Nell’inchiesta sul business dell’eolico in Sardegna, accanto al presidente della Regione sarda Ugo Cappellacci, c’è ora anche Gabriele Asunis, assessore agli Enti locali e all’urbanistica della Regione, il cui nome va ad aggiungersi ai politici e agli imprenditori già coinvolti. La notizia dell’iscrizione di Asunis sull’elenco degli indagati, ufficialmente smentita dalla procura di Roma, sarebbe in realtà legata a quella del governatore sardo e alle delibere adottate dalla Regione nell’agosto del 2009, quando fu deciso di liberalizzare gli impianti eolici (su cui l’ex governatore Soru aveva posto precisi limiti), sia quella più recente di marzo quando fu invece stabilito che ogni iniziativa legata all’energia pulita era sottoposta al pieno controllo della Giunta. E cioè di Cappellacci.

Il nome di Asunis emerge da intercettazioni da cui risulterebbe il pressing da lui esercitato. La seconda delibera, in particolare, ha segnato un punto a favore di Cappellacci che ha così potuto difendersi dall’accusa di corruzione: “Le nostre posizioni sono state chiarissime, no alle pale off shore, gestione diretta della Regione per gli impianti a terra”. Per qualcuno la delibera sarebbe stata soltanto una mossa difensiva.

Per capire a che punto è approdata l’inchiesta va riassunto qualche capitolo precedente. A partire dalla nomina di Ignazio Farris, amico di Flavio Carboni – il faccendiere coinvolto nel caso Calvi – a presidente dell’Arpas. “E’ una decisione che ho preso su indicazione di Verdini”, è stata l’autodifesa di Cappellacci. Una decisione presa in seguito a un incontro svoltosi a Roma, in via dell’Umiltà, tra il presidente della regione sarda, Carboni e lo stesso Verdini che in tutta questa vicenda è anche sospettato di aver già incassato da Carboni una tangente da 800mila euro destinata a finanziare il Giornale toscano di cui è editore tramite la Società editoriale toscana srl.

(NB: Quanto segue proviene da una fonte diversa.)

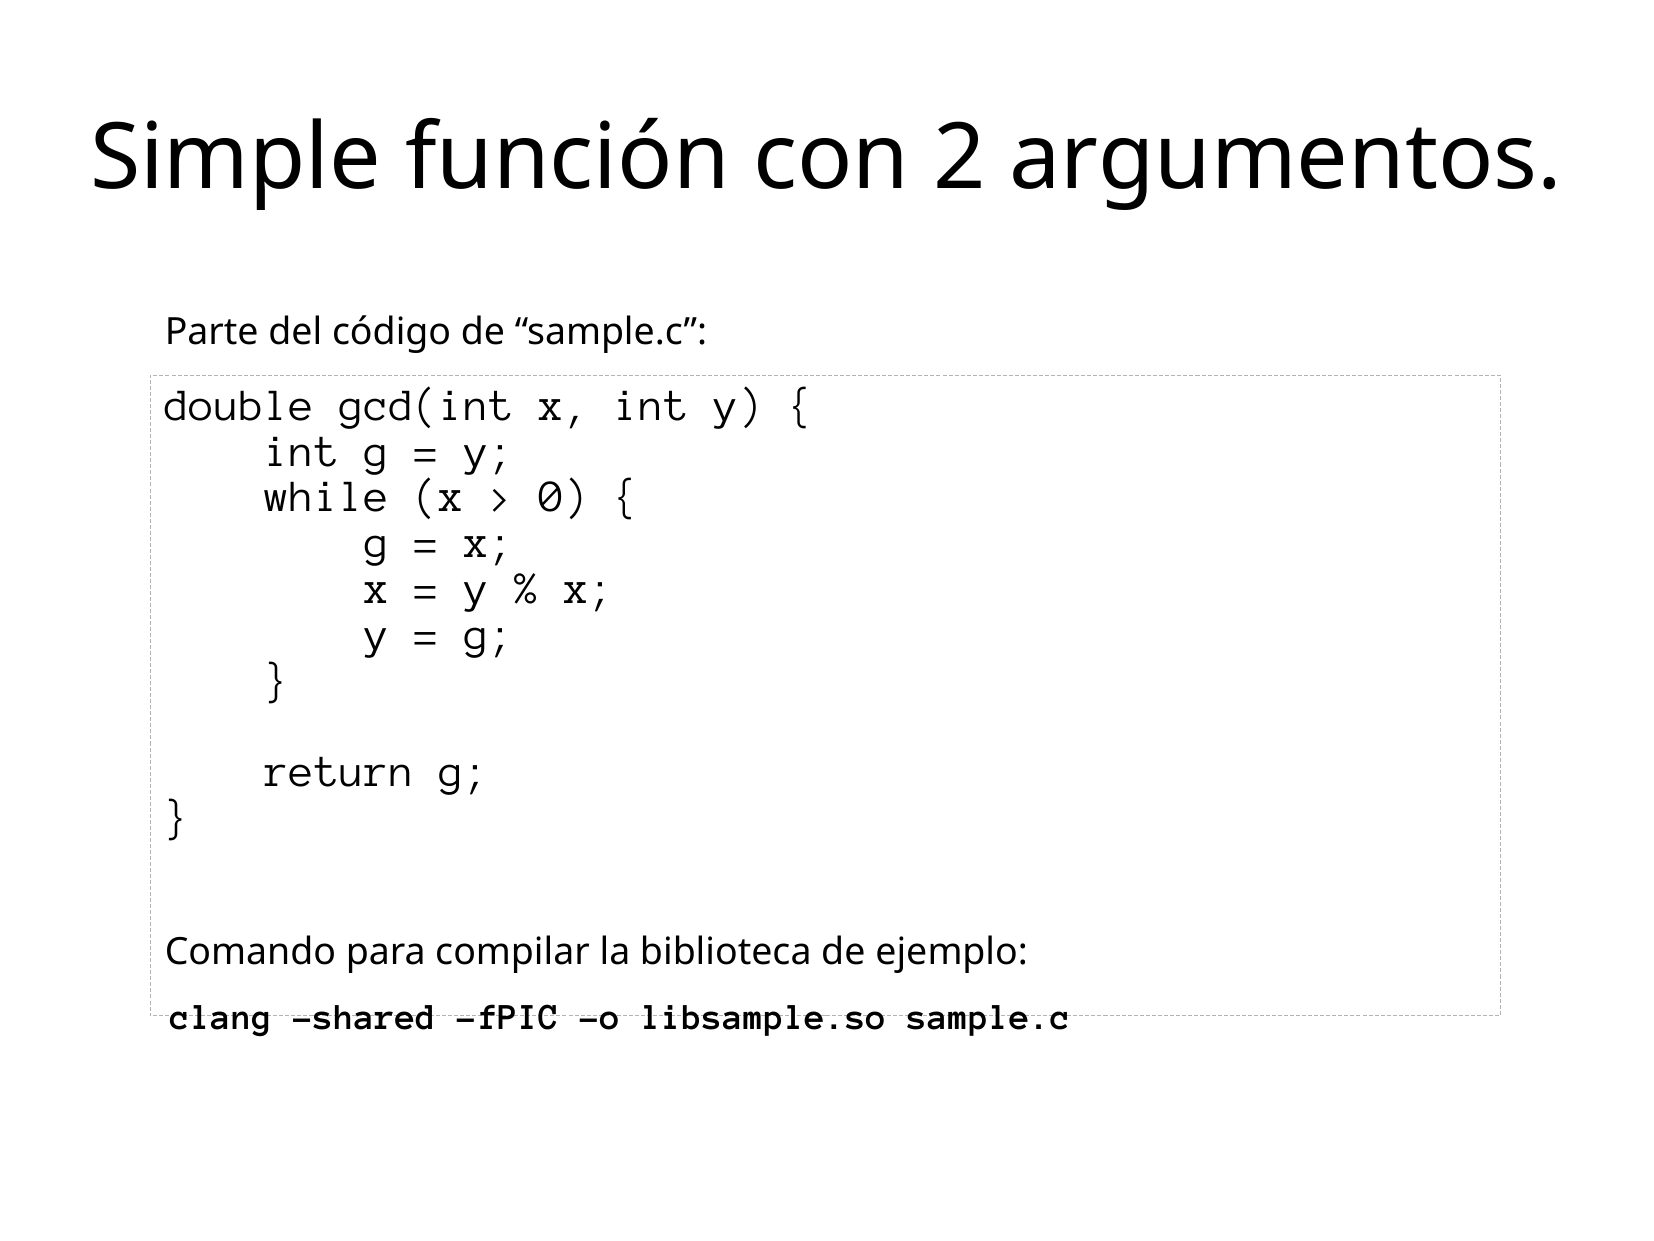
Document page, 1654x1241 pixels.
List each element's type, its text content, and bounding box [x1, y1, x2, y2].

La circostanza emerge dalla perquisizione compiuta dai carabinieri negli uffici del Credito Cooperativo fiorentino dove sono stati individuati conti correnti riferibili a Carboni sul quale a partire dall’autunno 2009 sono affluiti 5 milioni. Somme provenienti dalle società ansiose di investire nell’energia pulita che facevano capo al faccendiere. “Una cifra troppo importante per essere destinata a tangenti o per essere un regalo a Carboni”, ha ammesso il procuratore romano Capaldo. In altre parole, una raccolta di fondi destinata ad essere investita negli appalti in Sardegna non appena il piano fosse varato dalla Regione.

I tempi tornano, perché alla fine dello scorso anno, proprio mentre i cinque milioni affluivano sui conti di Carboni, la signora Pau, amica del faccendiere, versava assegni circolari per 800mila euro nelle casse del Giornale toscano. Proprio in quel periodo i carabinieri ascoltano in diretta le conversazioni tra i vari protagonisti dell’inchiesta. Anche Marcello Dell’Utri è interessato alla lobby eolica. Per ora non risulta indagato, ma sembra sia stato lui a mettere in contatto Verdini con Carboni. All’improvviso il piano si blocca, poco la notizia dell’inchiesta deflagra. Cappellacci si difende sostenendo di aver risposto picche a Carboni, come dimostra la seconda delibera regionale appoggiata dall’assessore Asunis. E ora l’inchiesta si allarga e potrebbe di qui a poco coinvolgere magistrati e funzionari del ministero della Giustizia protagonisti di conversazioni compromettenti.